Cela aurait pu se faire par le jeu habituel des démissions et des nominations. On a préféré constituer un nouveau gouvernement qui poursuivra la politique économique que les ministres évincés avaient été incapables d’empêcher : soumission au patronat sous prétexte de « compétitivité », alignement sur le gouvernement allemand afin d’obtenir des concessions qui ne sont jamais faites.

La nomination d’Emmanuel Macron à Bercy est logique : c’est le représentant des banques, l’ami des grands patrons, très apprécié par la chancelière allemande. Mais cette logique est atroce : elle est le point d’aboutissement d’une trahison proclamée, qui institue l’ultralibéralisme en dogme officiel devant lequel tout ministre doit s’incliner.

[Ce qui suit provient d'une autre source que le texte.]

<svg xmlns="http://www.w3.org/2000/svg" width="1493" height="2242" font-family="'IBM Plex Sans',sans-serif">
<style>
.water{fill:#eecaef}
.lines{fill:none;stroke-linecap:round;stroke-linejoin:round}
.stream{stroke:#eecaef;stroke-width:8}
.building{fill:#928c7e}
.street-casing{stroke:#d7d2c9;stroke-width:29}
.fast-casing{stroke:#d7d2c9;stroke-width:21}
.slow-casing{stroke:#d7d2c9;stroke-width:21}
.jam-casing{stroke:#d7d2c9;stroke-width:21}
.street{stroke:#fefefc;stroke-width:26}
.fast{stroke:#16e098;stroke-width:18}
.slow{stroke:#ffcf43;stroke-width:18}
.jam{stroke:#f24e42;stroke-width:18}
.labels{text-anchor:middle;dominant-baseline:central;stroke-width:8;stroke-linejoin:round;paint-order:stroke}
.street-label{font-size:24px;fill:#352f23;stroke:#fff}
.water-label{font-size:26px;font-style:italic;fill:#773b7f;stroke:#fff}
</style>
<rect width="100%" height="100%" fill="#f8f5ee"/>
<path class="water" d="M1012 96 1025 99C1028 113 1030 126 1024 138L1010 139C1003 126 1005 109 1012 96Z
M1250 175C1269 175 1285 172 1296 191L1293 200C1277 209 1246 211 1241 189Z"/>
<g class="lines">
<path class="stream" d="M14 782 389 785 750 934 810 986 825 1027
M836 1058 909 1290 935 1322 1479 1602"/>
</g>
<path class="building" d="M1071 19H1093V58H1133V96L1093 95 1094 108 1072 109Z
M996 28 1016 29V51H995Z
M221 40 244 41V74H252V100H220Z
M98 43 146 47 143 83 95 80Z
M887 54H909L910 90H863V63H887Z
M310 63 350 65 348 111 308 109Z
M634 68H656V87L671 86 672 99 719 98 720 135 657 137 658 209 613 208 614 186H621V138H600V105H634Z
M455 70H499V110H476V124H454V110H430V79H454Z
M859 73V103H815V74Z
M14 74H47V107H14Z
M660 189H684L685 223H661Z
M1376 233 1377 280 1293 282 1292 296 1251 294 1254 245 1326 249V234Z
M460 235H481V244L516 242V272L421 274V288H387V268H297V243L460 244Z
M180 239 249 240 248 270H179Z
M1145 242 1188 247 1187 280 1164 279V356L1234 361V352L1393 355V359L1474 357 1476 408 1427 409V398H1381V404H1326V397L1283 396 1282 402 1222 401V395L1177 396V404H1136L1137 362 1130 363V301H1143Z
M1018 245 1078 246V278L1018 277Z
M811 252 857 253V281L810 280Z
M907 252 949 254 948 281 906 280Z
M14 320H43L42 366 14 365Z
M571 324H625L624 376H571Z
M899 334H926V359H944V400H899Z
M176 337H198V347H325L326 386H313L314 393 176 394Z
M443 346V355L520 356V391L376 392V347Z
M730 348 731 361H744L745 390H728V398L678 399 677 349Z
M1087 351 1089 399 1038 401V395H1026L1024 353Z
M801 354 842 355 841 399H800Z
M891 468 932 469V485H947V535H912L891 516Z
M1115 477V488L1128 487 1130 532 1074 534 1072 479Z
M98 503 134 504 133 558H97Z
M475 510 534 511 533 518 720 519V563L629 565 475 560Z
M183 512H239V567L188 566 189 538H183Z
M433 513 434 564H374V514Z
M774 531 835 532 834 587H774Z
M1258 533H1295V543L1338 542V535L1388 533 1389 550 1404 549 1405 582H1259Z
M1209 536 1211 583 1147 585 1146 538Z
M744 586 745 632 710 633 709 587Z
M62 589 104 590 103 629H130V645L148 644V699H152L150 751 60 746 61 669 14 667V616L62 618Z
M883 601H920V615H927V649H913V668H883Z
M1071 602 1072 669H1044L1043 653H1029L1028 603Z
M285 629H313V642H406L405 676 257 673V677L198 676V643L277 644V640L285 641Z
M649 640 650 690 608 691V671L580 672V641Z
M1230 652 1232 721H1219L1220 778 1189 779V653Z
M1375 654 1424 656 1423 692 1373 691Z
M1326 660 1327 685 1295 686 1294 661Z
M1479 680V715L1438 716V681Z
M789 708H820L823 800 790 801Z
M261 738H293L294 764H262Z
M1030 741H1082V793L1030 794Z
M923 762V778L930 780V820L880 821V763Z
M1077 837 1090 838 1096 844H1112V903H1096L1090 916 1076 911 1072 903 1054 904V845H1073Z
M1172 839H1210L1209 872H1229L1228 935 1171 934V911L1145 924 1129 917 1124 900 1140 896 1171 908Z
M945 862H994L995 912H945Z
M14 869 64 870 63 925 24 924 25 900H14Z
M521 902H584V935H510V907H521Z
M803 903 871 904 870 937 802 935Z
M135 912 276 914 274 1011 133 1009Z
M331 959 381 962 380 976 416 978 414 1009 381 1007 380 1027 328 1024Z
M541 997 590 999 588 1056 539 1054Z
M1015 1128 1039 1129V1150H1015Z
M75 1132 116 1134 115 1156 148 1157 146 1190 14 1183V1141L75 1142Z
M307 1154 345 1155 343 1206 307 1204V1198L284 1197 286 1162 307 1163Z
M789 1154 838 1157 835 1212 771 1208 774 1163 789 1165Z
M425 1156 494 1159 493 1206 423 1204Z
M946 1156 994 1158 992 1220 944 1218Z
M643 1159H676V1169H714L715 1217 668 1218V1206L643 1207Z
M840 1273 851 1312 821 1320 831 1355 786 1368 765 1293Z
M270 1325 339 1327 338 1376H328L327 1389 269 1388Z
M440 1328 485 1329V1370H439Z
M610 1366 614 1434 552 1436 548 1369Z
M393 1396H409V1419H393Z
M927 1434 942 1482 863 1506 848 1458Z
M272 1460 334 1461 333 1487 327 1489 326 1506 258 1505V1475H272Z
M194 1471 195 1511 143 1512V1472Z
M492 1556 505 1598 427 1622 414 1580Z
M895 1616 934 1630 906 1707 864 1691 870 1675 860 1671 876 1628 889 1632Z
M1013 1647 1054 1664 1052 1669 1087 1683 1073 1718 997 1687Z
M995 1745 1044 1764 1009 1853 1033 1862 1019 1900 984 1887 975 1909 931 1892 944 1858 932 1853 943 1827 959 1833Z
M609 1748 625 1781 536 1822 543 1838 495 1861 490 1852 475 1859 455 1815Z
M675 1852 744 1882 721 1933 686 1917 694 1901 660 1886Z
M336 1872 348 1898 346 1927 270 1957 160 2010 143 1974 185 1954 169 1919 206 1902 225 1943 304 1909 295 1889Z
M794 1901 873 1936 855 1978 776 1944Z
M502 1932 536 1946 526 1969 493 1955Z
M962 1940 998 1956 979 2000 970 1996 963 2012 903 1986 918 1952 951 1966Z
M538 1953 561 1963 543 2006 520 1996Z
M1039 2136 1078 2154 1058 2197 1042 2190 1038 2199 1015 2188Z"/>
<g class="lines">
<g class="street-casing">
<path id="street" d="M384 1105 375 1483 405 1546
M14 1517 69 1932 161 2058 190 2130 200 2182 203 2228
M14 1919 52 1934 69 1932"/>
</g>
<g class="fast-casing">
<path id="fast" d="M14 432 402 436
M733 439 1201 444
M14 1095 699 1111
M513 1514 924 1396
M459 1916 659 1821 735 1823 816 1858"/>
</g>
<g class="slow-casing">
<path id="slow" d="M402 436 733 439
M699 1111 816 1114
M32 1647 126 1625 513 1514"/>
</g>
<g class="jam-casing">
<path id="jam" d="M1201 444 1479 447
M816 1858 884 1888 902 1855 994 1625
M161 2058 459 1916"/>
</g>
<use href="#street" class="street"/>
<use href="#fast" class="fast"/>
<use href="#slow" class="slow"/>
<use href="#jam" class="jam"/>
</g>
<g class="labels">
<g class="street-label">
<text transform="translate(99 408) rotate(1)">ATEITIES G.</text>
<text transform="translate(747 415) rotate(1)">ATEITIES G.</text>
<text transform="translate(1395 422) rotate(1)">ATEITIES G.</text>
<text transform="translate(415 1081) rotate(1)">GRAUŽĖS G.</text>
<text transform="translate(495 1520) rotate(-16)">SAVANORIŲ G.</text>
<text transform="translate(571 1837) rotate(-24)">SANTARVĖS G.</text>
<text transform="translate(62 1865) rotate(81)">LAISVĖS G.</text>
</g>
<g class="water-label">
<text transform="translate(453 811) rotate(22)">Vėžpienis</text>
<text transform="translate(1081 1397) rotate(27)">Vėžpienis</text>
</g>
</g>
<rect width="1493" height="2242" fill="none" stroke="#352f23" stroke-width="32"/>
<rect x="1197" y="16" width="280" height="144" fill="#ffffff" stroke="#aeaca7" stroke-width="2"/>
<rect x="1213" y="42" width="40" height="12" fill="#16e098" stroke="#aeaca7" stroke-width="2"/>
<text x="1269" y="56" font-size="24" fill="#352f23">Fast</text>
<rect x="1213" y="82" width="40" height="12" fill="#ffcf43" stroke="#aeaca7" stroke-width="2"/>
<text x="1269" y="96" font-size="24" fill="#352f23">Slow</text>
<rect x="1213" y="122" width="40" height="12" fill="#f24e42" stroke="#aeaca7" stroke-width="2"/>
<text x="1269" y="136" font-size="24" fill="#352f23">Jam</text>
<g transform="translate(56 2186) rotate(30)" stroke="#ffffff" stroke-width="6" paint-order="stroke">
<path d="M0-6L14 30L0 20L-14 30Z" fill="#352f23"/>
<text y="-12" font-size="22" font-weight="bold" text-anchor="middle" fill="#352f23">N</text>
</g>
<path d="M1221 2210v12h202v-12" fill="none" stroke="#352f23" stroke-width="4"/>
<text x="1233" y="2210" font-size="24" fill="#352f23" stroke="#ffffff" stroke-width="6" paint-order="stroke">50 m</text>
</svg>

Manuel Valls proclamera cependant que ce gouvernement est à gauche puisque Christiane Taubira et Najat Vallaud-Belkacem y représentent la tendance « sociétale ». Ruse grossière, destinée à rendre plus acceptable l’obéissance des députés tentés par ce qu’on appelle la fronde. Ces élus, et Arnaud Montebourg lui-même, seront jugés sur leurs actes. Il ne suffit pas de dénoncer l’échec de la politique d’austérité. Comme Jean-Luc Mélenchon, tous les dirigeants socialistes qui mèneront leur combat sans faire le choix décisif de la sortie de l’euro connaîtront un échec qui aggravera la crise économique et politique qui nous meurtrit.